- [Dataset items]:
○ ○ ○ ○ ○ ○ ○

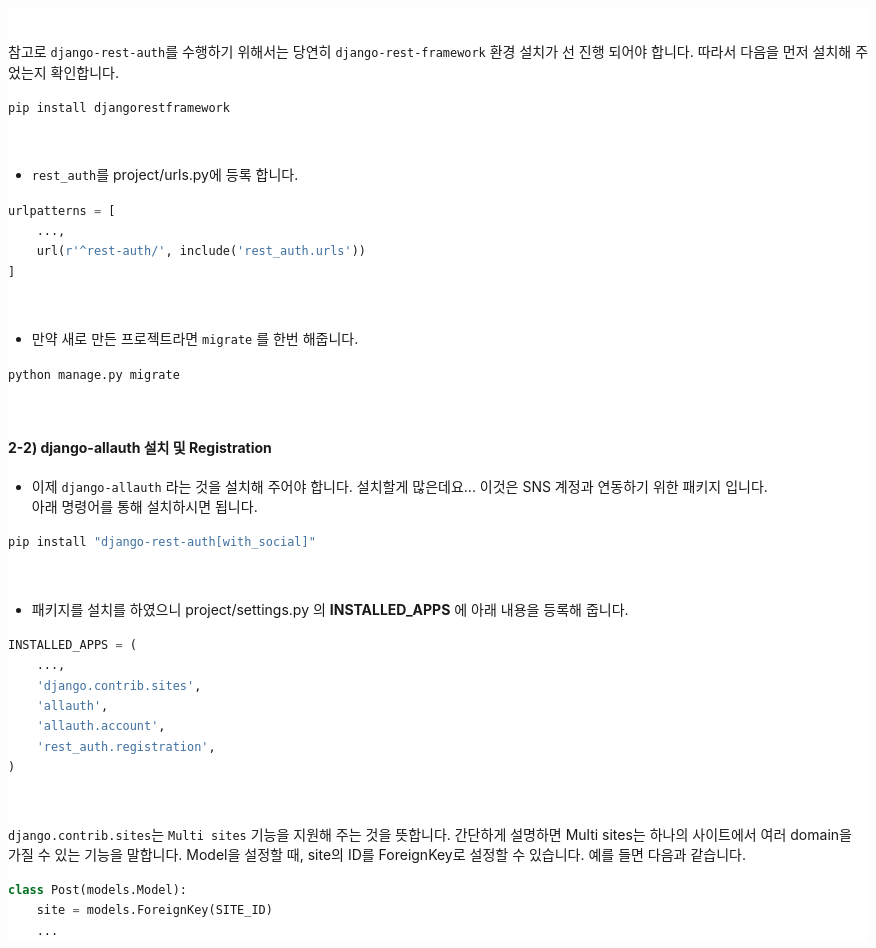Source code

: <br>

참고로 `django-rest-auth`를 수행하기 위해서는 당연히 `django-rest-framework` 환경 설치가 선 진행 되어야 합니다.
따라서 다음을 먼저 설치해 주었는지 확인합니다.

```python
pip install djangorestframework
```

<br>

+ `rest_auth`를 project/urls.py에 등록 합니다.

```python
urlpatterns = [
    ...,
    url(r'^rest-auth/', include('rest_auth.urls'))
]
``` 

<br>

+ 만약 새로 만든 프로젝트라면 `migrate` 를 한번 해줍니다.

```python
python manage.py migrate
```

<br>

#### 2-2) django-allauth 설치 및 Registration 

+ 이제 `django-allauth` 라는 것을 설치해 주어야 합니다. 설치할게 많은데요... 이것은 SNS 계정과 연동하기 위한 패키지 입니다. <br>
  아래 명령어를 통해 설치하시면 됩니다.

```python
pip install "django-rest-auth[with_social]"
```

<br>

+ 패키지를 설치를 하였으니 project/settings.py 의 **INSTALLED_APPS** 에 아래 내용을 등록해 줍니다.

```python
INSTALLED_APPS = (
    ...,
    'django.contrib.sites',
    'allauth',
    'allauth.account',
    'rest_auth.registration',
)
```

<br>

`django.contrib.sites`는 `Multi sites` 기능을 지원해 주는 것을 뜻합니다. 
간단하게 설명하면  Multi sites는 하나의 사이트에서 여러 domain을 가질 수 있는 기능을 말합니다.
Model을 설정할 때, site의 ID를 ForeignKey로 설정할 수 있습니다. 예를 들면 다음과 같습니다.

```python
class Post(models.Model):
    site = models.ForeignKey(SITE_ID)
    ...
``` 
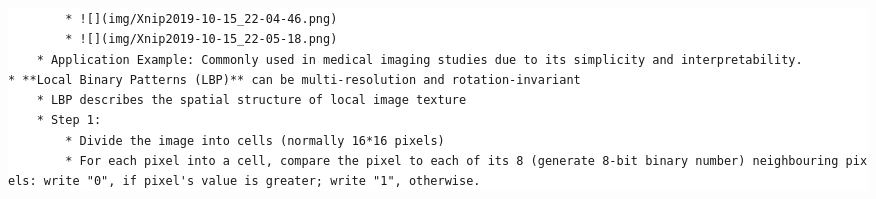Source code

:             * ![](img/Xnip2019-10-15_22-04-46.png)
            * ![](img/Xnip2019-10-15_22-05-18.png)
        * Application Example: Commonly used in medical imaging studies due to its simplicity and interpretability.
    * **Local Binary Patterns (LBP)** can be multi-resolution and rotation-invariant
        * LBP describes the spatial structure of local image texture
        * Step 1:
            * Divide the image into cells (normally 16*16 pixels)
            * For each pixel into a cell, compare the pixel to each of its 8 (generate 8-bit binary number) neighbouring pixels: write "0", if pixel's value is greater; write "1", otherwise.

○ ○ ○ ○ ○ ○ ○

- [What you will do]:
Above are some records; extract exactly the lines from the one containing "Model을 설정할 때, site의" through the one containing "multi-resolution and rotation-invariant" and drop the pictures.

- [Exercise answer]:
Model을 설정할 때, site의 ID를 ForeignKey로 설정할 수 있습니다. 예를 들면 다음과 같습니다.

```python
class Post(models.Model):
    site = models.ForeignKey(SITE_ID)
    ...
``` 
Source code

:             * ![](img/Xnip2019-10-15_22-04-46.png)
            * ![](img/Xnip2019-10-15_22-05-18.png)
        * Application Example: Commonly used in medical imaging studies due to its simplicity and interpretability.
    * **Local Binary Patterns (LBP)** can be multi-resolution and rotation-invariant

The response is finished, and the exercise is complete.